Comitê que trata da superlotação nos presídios do Rio define prioridades

O Comitê de Enfrentamento da Superpopulação Carcerária definiu, nesta quinta-feira (26), os objetivos iniciais de atuação contra a crise que afeta o sistema prisional no Rio.

De acordo com o Ministério Público (MP), a primeira reunião do colegiado traçou como meta inicial o percentual de 137,5% para a ocupação máxima de todas as unidades prisionais, no prazo de um ano, com prioridades à Penitenciária Milton Dias Moreira e ao Instituto Penal Plácido de Sá Carvalho, localizados no Complexo de Gericinó, em Bangu, na Zona Oeste da cidade.

Também foram instalados dois subcomitês que estudarão medidas específicas a serem adotadas na entrada e saída dos presos no sistema. O comitê reúne representantes do Tribunal de Justiça (TJ), da Defensoria Pública, da Ordem dos Advogados do Brasil (OAB), da Secretaria de Administração Penitenciária (Seap) e do Conselho Penitenciário Estadual.     

Ainda segundo o MP, a meta inicial foi adotada com base no percentual previsto pelo Conselho Nacional de Política Criminal e Penitenciária (CNPCP), em sua Resolução nº 05/2016. O conselho considerou a experiência norte-americana, na qual a Suprema Corte daquele país determinou ao Estado da Califórnia a elaboração, em prazo curto, de um plano de redução da superlotação do sistema ao percentual limite de 137,5%.

No Estado do Rio, o Sistema de Informações Penitenciárias da Seap registrou no dia 23 de janeiro uma taxa-média de 188% de ocupação nas unidades prisionais. Os casos mais graves atingem percentuais acima de 300% do limite de vagas disponível. A Penitenciária Milton Dias Moreira, por exemplo, conta com 3.132 presos, apesar da capacidade ser para 884 vagas.

Já a Plácido de Sá Carvalho conta também com cerca de 3.454 detentos, mas sua estrutura foi projetada para comportar 1.699 detentos. A partir de hoje, a Seap vai analisar, em conjunto com o MP e a Defensoria, medidas emergenciais como o remanejamento do efetivo dessas duas unidades. A Vara de Execuções Penais vai garantir prioridade às medidas.

Outra ação imediata será a de tornar público o banco de dados para permitir uma visão real do sistema. A medida garantirá a transparência e acesso às informações para os estudos das subcomissões e outras instituições ligadas ao tema. Um diagnóstico elaborado pela promotoria de Justiça de Tutela Coletiva do Sistema Prisional e Direitos Humanos constatou que 35 das 47 unidades prisionais identificadas tinham ocupação acima de 100% da capacidade no fim de 2016.

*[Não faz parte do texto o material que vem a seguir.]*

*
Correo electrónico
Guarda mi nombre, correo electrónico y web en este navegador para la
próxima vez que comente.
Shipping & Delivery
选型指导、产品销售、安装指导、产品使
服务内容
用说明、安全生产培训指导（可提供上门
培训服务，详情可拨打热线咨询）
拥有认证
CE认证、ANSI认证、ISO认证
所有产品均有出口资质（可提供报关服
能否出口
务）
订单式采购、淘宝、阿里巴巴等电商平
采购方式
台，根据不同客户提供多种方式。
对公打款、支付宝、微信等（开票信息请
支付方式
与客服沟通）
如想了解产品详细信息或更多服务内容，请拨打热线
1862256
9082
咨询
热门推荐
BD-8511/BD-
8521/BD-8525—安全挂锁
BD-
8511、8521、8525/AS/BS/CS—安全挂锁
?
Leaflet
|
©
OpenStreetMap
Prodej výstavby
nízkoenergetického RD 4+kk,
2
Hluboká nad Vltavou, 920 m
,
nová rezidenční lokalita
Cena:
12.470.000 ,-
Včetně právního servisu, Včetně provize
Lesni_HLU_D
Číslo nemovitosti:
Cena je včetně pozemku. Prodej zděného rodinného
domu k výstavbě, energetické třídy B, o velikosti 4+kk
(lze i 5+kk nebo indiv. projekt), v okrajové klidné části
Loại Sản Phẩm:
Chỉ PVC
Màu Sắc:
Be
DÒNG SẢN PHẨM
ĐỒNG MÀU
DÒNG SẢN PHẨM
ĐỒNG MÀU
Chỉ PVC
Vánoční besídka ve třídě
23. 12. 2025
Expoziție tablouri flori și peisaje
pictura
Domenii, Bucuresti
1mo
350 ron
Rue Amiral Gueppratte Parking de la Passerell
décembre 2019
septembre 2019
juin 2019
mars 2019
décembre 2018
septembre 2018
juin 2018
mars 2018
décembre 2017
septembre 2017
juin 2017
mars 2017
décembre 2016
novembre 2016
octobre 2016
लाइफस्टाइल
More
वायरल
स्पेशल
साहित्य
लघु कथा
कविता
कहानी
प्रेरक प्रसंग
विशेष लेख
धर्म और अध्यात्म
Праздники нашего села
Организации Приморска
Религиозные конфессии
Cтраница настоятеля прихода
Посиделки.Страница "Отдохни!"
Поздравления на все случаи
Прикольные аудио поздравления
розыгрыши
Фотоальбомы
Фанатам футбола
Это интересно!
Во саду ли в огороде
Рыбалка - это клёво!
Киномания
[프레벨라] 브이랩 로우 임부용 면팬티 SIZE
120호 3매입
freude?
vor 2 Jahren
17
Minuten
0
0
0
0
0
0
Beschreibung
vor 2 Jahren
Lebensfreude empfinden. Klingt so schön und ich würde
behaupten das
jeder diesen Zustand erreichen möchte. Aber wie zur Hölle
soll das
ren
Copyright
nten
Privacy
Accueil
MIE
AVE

A coordenadora de Inteligência e Segurança do MP, Elisa Fraga, é a titular do órgão no Comitê, tendo o promotor de Justiça Murilo Bustamante como suplente. Atuarão nos subcomitês a coordenadora do Centro de Apoio Operacional junto às Promotorias de Justiça de Execução Penal, Andrezza Cançado; a subcoordenadora do CAO Execução Penal, Gabriela Tabet; e a coordenadora do CAO Criminal, Somaine Patrícia Lisboa.

A próxima reunião do comitê está agendada para o dia 9 de fevereiro, às 10h, no Tribunal de Justiça, no Centro do Rio.